▶ **Exercise aim**
Every line from the one containing "tegelenud oma tootearenduse tarbeks juba" through the end of the data is to be copied exactly, and nothing outside that range.
◇ ◇ ◇ ◇
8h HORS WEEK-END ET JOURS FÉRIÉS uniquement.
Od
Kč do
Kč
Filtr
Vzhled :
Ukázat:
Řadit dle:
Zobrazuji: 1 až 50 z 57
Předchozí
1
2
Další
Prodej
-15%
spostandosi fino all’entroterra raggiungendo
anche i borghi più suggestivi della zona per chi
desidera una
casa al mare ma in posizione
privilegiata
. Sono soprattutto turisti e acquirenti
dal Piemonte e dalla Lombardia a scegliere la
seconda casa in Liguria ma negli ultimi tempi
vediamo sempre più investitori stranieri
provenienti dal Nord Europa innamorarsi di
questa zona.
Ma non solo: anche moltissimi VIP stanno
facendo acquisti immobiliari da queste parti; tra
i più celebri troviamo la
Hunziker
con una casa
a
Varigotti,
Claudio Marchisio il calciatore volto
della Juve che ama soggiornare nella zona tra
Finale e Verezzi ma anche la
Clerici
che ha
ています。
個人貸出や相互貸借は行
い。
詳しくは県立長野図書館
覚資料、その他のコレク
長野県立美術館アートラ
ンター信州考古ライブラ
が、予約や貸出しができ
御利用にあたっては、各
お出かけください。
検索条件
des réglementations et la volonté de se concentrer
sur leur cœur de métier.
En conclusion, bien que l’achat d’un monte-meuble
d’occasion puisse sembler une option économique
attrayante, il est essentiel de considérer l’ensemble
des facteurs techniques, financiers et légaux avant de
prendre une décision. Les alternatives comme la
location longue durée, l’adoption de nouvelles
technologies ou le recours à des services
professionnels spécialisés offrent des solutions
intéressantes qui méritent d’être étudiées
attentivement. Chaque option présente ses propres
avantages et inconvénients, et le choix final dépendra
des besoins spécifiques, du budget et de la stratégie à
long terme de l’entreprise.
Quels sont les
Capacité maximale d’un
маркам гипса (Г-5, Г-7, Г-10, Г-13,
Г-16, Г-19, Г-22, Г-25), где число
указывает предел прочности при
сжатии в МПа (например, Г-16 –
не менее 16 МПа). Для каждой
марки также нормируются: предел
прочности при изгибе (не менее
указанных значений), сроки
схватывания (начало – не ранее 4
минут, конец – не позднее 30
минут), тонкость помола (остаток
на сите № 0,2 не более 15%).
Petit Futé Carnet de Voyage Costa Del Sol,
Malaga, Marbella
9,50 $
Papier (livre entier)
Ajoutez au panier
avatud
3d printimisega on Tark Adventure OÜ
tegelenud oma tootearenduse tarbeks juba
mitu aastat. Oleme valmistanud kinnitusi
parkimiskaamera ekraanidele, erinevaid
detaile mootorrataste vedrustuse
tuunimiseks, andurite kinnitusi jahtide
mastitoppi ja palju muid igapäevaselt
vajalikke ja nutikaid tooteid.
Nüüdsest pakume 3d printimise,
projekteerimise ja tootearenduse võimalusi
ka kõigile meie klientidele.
◇ ◇ ◇ ◇
▶ **Task result**
tegelenud oma tootearenduse tarbeks juba
mitu aastat. Oleme valmistanud kinnitusi
parkimiskaamera ekraanidele, erinevaid
detaile mootorrataste vedrustuse
tuunimiseks, andurite kinnitusi jahtide
mastitoppi ja palju muid igapäevaselt
vajalikke ja nutikaid tooteid.
Nüüdsest pakume 3d printimise,
projekteerimise ja tootearenduse võimalusi
ka kõigile meie klientidele.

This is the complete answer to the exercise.